The point of divergence (POD) occurs during the Eisenhower administration when the President and Premier Khrushchev both agreed from their experiences in the second world war, that the loss of civilian life would be greatly compounded by the use of large-yield nuclear weapons. In the 20th Congress of the Communist Party of the Soviet Union, Premier Khrushchev, in his Secret Speech, also denounced Stalin's terror tactics against civilian targets, such as the blockade of Berlin which led to the Berlin Airlift.
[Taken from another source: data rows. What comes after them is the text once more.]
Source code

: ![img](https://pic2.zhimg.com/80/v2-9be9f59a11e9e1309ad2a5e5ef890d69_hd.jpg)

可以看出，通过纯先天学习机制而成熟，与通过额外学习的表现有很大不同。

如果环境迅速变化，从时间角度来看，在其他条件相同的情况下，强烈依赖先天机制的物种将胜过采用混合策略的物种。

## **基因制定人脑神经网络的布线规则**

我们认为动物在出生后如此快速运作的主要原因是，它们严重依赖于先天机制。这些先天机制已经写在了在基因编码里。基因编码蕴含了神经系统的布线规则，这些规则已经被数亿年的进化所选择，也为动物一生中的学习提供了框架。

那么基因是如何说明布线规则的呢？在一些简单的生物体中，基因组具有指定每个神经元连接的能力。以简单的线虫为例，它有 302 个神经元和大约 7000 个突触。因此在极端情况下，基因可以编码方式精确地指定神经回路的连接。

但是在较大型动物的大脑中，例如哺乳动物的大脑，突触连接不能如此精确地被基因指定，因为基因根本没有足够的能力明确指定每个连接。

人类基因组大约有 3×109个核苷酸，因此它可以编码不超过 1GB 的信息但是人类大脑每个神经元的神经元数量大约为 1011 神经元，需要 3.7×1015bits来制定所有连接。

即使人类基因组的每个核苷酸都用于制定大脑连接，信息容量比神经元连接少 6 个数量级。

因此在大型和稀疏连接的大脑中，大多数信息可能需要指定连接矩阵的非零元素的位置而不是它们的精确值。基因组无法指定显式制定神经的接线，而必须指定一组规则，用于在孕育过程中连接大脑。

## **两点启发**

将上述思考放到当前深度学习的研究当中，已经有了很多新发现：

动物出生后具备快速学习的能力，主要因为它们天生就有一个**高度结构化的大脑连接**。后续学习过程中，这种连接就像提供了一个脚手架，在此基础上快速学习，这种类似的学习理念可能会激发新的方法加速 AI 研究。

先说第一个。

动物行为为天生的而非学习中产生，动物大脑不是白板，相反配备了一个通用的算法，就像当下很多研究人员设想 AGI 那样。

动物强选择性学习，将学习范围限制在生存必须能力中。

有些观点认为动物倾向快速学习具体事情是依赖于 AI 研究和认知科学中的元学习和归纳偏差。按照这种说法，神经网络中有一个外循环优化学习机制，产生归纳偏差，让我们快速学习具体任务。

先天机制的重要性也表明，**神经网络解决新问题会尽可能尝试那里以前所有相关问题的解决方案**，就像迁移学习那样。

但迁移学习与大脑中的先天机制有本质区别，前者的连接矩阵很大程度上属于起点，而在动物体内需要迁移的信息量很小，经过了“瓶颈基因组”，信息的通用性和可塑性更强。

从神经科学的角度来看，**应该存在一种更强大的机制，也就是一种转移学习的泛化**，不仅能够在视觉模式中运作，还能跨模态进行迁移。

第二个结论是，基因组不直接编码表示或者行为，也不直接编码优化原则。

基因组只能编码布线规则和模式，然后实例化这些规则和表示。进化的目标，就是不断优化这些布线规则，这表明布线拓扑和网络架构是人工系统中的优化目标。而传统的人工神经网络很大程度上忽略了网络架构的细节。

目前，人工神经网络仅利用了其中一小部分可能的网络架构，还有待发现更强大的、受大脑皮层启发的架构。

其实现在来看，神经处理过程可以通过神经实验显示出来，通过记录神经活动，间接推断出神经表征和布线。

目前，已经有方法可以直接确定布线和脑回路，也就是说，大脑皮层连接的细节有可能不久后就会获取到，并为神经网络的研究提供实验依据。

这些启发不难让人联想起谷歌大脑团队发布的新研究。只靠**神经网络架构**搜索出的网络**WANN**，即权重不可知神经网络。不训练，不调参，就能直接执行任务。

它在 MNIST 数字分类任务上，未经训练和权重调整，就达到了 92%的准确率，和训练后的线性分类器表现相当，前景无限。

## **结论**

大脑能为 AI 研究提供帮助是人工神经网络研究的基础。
This inclusion to the speech would also shape the Soviet's nuclear strategy, and similarly the United States would follow in 1956 when the House of Representatives passed the Military and Civilian territorial separations Act, championed by House Speaker Sam Rayburn, which stated that no new military installations were to be built within the vicinity of already existing civilian centers (large towns and cities).
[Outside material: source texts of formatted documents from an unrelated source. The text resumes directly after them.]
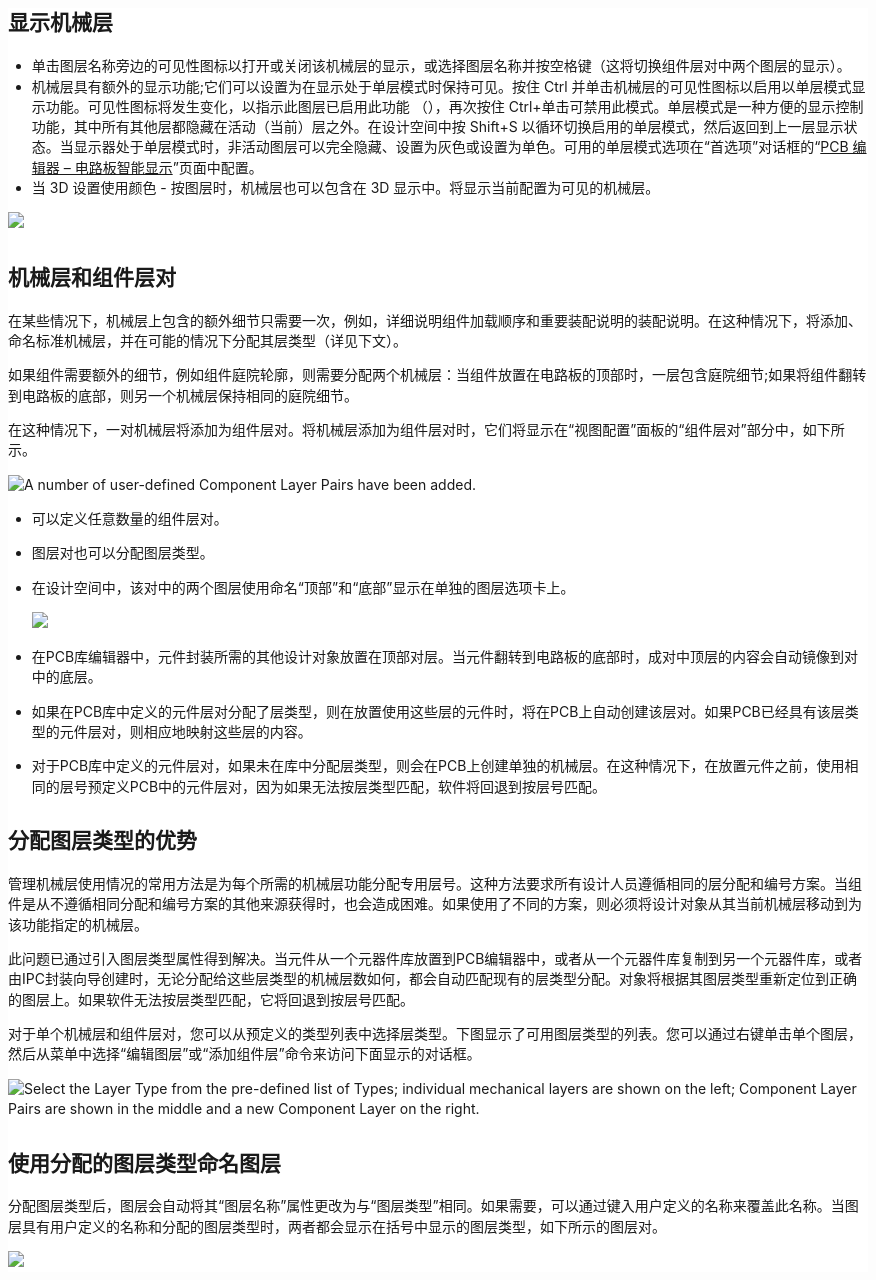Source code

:## 显示机械层

- 单击图层名称旁边的可见性图标以打开或关闭该机械层的显示，或选择图层名称并按空格键（这将切换组件层对中两个图层的显示）。
- 机械层具有额外的显示功能;它们可以设置为在显示处于单层模式时保持可见。按住 Ctrl 并单击机械层的可见性图标以启用以单层模式显示功能。可见性图标将发生变化，以指示此图层已启用此功能 （），再次按住 Ctrl+单击可禁用此模式。单层模式是一种方便的显示控制功能，其中所有其他层都隐藏在活动（当前）层之外。在设计空间中按 Shift+S 以循环切换启用的单层模式，然后返回到上一层显示状态。当显示器处于单层模式时，非活动图层可以完全隐藏、设置为灰色或设置为单色。可用的单层模式选项在“首选项”对话框的“[PCB 编辑器 – 电路板智能显示](https://www.altium.com/cn/documentation/altium-designer/accessing-defining-managing-system-preferences#board_insight_display)”页面中配置。
- 当 3D 设置使用颜色 - 按图层时，机械层也可以包含在 3D 显示中。将显示当前配置为可见的机械层。

![](https://imgs.boringhex.top/blog/msedge_1SlUpO3tub-min.gif)

## 机械层和组件层对

在某些情况下，机械层上包含的额外细节只需要一次，例如，详细说明组件加载顺序和重要装配说明的装配说明。在这种情况下，将添加、命名标准机械层，并在可能的情况下分配其层类型（详见下文）。

如果组件需要额外的细节，例如组件庭院轮廓，则需要分配两个机械层：当组件放置在电路板的顶部时，一层包含庭院细节;如果将组件翻转到电路板的底部，则另一个机械层保持相同的庭院细节。

在这种情况下，一对机械层将添加为组件层对。将机械层添加为组件层对时，它们将显示在“视图配置”面板的“组件层对”部分中，如下所示。

![A number of user-defined Component Layer Pairs have been added.](https://imgs.boringhex.top/blog/20230207113045.png)

- 可以定义任意数量的组件层对。
- 图层对也可以分配图层类型。
- 在设计空间中，该对中的两个图层使用命名“顶部<LayerPairName>”和“底部<LayerPairName>”显示在单独的图层选项卡上。
  
  ![](https://imgs.boringhex.top/blog/20230207115952.png)

- 在PCB库编辑器中，元件封装所需的其他设计对象放置在顶部对层。当元件翻转到电路板的底部时，成对中顶层的内容会自动镜像到对中的底层。
- 如果在PCB库中定义的元件层对分配了层类型，则在放置使用这些层的元件时，将在PCB上自动创建该层对。如果PCB已经具有该层类型的元件层对，则相应地映射这些层的内容。
- 对于PCB库中定义的元件层对，如果未在库中分配层类型，则会在PCB上创建单独的机械层。在这种情况下，在放置元件之前，使用相同的层号预定义PCB中的元件层对，因为如果无法按层类型匹配，软件将回退到按层号匹配。

## 分配图层类型的优势

管理机械层使用情况的常用方法是为每个所需的机械层功能分配专用层号。这种方法要求所有设计人员遵循相同的层分配和编号方案。当组件是从不遵循相同分配和编号方案的其他来源获得时，也会造成困难。如果使用了不同的方案，则必须将设计对象从其当前机械层移动到为该功能指定的机械层。

此问题已通过引入图层类型属性得到解决。当元件从一个元器件库放置到PCB编辑器中，或者从一个元器件库复制到另一个元器件库，或者由IPC封装向导创建时，无论分配给这些层类型的机械层数如何，都会自动匹配现有的层类型分配。对象将根据其图层类型重新定位到正确的图层上。如果软件无法按层类型匹配，它将回退到按层号匹配。

对于单个机械层和组件层对，您可以从预定义的类型列表中选择层类型。下图显示了可用图层类型的列表。您可以通过右键单击单个图层，然后从菜单中选择“编辑图层”或“添加组件层”命令来访问下面显示的对话框。

![Select the Layer Type from the pre-defined list of Types; individual mechanical layers are shown on the left; Component Layer Pairs are shown in the middle and a new Component Layer on the right.](https://imgs.boringhex.top/blog/20230207114340.png)

## 使用分配的图层类型命名图层

分配图层类型后，图层会自动将其“图层名称”属性更改为与“图层类型”相同。如果需要，可以通过键入用户定义的名称来覆盖此名称。当图层具有用户定义的名称和分配的图层类型时，两者都会显示在括号中显示的图层类型，如下所示的图层对。

![](https://imgs.boringhex.top/blog/20230207114750.png)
Because of these developments, the SALT treaties would not be put forth in this timeline. Including the lack of efforts to denuclearize, Brezhnev was more antagonistic than Khrushchev concerning relations with the United States. Following the Glassboro Summit, which failed on the terms of the US and Soviet Union finding common ground concerning the Vietnam War, several Soviet spies were captured attempting to steal documents from the CIA headquarters in Langley, Virginia. This coupled with the behaviors and accusations of Brezhnev, led to increased diplomatic confrontation. On September 14, 1971, an American A-5 Vigilante spy plane was shot down over Soviet airspace and crashed into the Port of Vladivostok and damaged the cruiser Admiral Fokin. Admiral Nikolay Smirnov, upon receiving reports of "...an American bomber attack...", contacted Brezhnev and requested the immediate launch of the Soviet nuclear arsenal. At 13:07 (UTC) Brezhnev gave the order to launch the arsenal.